● TASK INSTRUCTIONS:
Scan the records below for the word "controller". Copy each line where it appears.

● SOURCE DATA:
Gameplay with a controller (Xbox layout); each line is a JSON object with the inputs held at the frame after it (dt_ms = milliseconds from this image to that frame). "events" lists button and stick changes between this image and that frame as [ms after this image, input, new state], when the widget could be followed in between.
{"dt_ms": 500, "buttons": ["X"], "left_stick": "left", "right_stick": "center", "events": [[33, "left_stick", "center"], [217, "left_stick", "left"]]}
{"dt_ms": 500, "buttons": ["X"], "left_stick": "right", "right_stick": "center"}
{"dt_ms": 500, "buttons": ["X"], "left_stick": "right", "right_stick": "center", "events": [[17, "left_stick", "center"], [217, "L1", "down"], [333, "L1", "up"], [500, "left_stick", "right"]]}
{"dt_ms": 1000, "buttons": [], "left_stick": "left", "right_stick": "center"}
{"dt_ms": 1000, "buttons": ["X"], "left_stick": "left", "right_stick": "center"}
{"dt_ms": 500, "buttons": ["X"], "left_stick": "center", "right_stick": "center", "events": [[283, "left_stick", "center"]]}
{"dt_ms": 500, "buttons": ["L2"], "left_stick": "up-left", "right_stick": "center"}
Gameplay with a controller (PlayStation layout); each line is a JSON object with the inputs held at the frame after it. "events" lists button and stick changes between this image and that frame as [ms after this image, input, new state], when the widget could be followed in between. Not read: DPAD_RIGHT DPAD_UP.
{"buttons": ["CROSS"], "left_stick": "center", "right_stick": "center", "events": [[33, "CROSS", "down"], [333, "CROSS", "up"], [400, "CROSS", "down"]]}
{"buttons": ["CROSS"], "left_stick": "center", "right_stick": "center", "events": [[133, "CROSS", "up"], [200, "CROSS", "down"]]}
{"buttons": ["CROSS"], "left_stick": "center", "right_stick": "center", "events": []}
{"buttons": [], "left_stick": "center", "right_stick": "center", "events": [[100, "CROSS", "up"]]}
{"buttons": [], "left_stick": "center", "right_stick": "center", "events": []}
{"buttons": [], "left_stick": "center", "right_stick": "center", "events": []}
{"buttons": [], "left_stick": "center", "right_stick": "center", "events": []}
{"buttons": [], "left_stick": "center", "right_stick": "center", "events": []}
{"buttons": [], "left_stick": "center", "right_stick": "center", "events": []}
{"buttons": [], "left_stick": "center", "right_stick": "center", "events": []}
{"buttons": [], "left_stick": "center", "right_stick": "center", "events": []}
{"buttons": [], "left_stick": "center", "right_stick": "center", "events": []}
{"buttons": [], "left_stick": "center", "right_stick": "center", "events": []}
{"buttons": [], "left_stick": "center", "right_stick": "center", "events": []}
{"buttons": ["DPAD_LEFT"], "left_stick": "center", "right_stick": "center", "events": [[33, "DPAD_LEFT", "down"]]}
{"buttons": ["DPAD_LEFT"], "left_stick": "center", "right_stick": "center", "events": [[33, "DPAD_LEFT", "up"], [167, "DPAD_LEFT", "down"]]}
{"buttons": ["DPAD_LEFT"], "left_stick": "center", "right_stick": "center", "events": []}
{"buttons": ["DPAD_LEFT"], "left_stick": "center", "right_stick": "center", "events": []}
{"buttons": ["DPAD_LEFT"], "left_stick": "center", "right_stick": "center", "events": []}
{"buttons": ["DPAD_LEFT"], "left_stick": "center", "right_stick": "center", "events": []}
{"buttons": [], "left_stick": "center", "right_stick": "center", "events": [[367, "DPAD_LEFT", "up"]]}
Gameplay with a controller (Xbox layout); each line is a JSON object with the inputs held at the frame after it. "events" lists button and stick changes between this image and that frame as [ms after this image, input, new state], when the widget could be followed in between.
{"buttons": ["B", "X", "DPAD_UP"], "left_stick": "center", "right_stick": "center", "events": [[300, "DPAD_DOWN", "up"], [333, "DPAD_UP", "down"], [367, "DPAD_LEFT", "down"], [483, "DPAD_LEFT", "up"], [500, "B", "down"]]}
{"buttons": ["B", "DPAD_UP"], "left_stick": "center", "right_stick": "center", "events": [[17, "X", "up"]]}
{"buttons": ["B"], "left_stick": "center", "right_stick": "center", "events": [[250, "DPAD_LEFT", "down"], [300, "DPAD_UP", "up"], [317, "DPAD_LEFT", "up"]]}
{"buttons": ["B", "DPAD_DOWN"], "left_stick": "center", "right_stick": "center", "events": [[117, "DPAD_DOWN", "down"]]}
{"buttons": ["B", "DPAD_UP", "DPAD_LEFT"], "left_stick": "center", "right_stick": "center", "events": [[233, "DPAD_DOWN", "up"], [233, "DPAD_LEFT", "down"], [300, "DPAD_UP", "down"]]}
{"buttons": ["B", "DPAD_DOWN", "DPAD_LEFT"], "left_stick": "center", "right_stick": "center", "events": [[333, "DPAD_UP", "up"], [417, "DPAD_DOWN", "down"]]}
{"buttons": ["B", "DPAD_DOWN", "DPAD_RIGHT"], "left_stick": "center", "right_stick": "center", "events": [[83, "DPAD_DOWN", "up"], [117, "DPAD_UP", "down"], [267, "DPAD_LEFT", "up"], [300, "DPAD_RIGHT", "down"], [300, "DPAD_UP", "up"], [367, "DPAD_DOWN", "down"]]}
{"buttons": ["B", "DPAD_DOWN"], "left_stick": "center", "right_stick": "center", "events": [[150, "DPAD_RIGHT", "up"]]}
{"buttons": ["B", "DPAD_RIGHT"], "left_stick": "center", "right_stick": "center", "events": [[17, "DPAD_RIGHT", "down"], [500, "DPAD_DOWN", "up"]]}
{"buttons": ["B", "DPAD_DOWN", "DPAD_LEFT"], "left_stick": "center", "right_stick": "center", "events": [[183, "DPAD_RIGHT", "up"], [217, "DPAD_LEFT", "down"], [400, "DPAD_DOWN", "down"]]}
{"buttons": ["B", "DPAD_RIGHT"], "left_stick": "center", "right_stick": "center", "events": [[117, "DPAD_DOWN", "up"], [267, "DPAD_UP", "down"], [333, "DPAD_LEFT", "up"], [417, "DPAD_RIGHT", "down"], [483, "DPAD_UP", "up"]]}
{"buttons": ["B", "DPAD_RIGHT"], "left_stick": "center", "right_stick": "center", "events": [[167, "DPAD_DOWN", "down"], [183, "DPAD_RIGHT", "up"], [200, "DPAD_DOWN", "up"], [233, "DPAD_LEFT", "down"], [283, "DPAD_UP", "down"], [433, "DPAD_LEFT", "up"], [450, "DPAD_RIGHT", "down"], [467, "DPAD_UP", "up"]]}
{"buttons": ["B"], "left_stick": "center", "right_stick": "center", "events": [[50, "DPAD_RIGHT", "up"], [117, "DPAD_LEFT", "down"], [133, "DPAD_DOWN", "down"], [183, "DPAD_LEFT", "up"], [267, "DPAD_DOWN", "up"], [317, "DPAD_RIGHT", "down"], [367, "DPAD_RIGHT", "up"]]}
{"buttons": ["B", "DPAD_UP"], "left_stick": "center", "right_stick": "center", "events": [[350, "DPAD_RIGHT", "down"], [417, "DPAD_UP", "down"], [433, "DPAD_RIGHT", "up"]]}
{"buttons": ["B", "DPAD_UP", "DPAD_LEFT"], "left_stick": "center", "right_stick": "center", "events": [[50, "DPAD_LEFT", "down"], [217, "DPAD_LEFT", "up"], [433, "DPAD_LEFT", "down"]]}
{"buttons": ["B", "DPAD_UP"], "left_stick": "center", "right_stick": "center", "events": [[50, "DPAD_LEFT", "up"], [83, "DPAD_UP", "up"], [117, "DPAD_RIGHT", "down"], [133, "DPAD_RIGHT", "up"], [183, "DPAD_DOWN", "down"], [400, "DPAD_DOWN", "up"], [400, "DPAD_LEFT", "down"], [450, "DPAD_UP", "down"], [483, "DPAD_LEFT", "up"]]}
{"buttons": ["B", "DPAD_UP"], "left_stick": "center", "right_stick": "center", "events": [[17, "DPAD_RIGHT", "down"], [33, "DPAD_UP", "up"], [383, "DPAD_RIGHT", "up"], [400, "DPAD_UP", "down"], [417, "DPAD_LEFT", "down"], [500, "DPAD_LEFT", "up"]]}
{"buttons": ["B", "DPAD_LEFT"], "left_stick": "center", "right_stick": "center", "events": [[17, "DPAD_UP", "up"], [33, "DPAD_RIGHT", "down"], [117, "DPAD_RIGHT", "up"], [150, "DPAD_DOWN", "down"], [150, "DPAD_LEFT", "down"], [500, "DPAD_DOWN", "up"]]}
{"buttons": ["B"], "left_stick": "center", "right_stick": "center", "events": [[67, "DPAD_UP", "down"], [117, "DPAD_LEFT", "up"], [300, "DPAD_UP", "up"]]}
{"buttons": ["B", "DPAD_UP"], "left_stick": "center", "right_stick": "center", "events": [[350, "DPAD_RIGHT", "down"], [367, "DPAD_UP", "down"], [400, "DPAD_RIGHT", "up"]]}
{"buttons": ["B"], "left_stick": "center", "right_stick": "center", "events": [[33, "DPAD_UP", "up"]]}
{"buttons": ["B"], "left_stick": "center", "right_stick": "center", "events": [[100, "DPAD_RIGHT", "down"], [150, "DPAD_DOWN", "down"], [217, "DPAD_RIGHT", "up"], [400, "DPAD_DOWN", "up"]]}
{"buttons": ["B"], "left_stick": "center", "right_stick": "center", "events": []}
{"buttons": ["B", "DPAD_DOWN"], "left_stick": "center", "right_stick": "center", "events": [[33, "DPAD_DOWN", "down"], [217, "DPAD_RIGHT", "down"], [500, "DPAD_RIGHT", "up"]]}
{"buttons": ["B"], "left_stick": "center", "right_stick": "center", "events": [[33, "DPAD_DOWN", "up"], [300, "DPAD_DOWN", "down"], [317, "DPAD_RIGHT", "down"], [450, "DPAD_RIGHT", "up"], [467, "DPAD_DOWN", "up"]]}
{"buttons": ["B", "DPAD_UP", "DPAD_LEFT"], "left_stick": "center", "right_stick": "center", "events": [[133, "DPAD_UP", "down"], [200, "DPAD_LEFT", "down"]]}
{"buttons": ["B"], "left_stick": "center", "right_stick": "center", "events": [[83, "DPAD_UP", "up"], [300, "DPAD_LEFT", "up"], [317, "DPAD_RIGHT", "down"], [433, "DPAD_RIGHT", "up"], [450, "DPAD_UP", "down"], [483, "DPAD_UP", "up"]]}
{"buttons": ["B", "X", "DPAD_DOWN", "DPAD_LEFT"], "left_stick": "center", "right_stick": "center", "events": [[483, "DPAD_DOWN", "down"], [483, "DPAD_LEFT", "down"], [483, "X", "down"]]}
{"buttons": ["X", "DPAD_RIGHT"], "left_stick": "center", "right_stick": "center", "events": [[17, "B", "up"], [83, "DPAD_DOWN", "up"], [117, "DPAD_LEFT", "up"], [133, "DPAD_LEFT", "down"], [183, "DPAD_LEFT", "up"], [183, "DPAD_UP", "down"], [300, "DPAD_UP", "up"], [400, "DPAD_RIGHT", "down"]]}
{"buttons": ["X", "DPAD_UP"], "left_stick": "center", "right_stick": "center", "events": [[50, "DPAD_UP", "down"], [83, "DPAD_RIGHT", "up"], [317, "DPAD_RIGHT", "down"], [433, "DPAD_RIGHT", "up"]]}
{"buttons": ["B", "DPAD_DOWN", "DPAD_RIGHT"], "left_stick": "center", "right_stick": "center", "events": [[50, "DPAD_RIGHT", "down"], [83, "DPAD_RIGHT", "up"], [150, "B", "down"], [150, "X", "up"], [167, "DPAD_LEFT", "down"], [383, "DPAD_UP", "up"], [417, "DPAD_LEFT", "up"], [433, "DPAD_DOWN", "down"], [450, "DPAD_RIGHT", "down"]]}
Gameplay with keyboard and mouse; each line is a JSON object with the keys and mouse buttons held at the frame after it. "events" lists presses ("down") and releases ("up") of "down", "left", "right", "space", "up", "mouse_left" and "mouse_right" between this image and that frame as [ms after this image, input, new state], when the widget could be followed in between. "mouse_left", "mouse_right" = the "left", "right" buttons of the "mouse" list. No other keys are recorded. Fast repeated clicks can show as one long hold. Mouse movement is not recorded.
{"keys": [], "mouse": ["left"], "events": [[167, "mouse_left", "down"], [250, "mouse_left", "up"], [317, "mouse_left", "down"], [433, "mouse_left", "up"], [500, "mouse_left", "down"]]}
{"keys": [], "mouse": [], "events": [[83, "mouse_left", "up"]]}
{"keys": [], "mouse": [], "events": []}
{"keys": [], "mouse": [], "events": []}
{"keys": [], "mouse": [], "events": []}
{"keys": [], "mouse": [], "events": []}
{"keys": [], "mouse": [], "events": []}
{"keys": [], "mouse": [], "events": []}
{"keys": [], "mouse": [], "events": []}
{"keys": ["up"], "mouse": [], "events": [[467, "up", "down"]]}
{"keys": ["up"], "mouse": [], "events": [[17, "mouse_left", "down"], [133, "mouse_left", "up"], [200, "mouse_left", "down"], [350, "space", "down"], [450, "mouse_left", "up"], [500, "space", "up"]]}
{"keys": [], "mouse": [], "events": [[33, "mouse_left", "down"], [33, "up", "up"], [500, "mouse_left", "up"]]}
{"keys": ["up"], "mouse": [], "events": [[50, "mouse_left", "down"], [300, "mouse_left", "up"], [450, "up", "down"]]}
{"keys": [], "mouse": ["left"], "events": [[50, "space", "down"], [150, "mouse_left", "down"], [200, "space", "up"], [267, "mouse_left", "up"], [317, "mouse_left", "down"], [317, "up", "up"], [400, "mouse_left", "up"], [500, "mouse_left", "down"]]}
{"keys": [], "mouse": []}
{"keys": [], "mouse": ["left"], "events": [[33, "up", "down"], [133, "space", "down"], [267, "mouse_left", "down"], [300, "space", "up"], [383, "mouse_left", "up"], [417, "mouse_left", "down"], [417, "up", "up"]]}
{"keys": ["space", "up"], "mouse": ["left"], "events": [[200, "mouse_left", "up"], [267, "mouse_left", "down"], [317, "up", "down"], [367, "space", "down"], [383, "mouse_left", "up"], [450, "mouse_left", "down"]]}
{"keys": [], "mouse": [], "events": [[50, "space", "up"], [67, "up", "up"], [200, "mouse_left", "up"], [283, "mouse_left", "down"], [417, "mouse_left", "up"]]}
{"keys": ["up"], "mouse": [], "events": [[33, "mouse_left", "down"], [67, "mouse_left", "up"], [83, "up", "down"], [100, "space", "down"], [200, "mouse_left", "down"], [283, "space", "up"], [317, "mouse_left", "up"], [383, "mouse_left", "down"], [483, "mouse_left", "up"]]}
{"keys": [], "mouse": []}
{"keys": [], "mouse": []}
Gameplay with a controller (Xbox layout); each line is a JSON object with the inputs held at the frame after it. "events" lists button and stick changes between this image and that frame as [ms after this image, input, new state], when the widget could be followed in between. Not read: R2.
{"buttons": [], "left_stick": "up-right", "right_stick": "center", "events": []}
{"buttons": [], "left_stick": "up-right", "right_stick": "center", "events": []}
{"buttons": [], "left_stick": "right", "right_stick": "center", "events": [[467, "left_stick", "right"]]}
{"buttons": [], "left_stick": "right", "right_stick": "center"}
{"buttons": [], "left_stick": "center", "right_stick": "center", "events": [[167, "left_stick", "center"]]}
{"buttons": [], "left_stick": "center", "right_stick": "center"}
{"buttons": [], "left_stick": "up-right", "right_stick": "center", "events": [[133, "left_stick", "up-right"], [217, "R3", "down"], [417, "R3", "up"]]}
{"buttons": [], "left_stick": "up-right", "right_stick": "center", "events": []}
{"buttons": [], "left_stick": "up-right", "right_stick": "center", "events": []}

● FINISHED EXERCISE:
Gameplay with a controller (Xbox layout); each line is a JSON object with the inputs held at the frame after it (dt_ms = milliseconds from this image to that frame). "events" lists button and stick changes between this image and that frame as [ms after this image, input, new state], when the widget could be followed in between.
Gameplay with a controller (PlayStation layout); each line is a JSON object with the inputs held at the frame after it. "events" lists button and stick changes between this image and that frame as [ms after this image, input, new state], when the widget could be followed in between. Not read: DPAD_RIGHT DPAD_UP.
Gameplay with a controller (Xbox layout); each line is a JSON object with the inputs held at the frame after it. "events" lists button and stick changes between this image and that frame as [ms after this image, input, new state], when the widget could be followed in between.
Gameplay with a controller (Xbox layout); each line is a JSON object with the inputs held at the frame after it. "events" lists button and stick changes between this image and that frame as [ms after this image, input, new state], when the widget could be followed in between. Not read: R2.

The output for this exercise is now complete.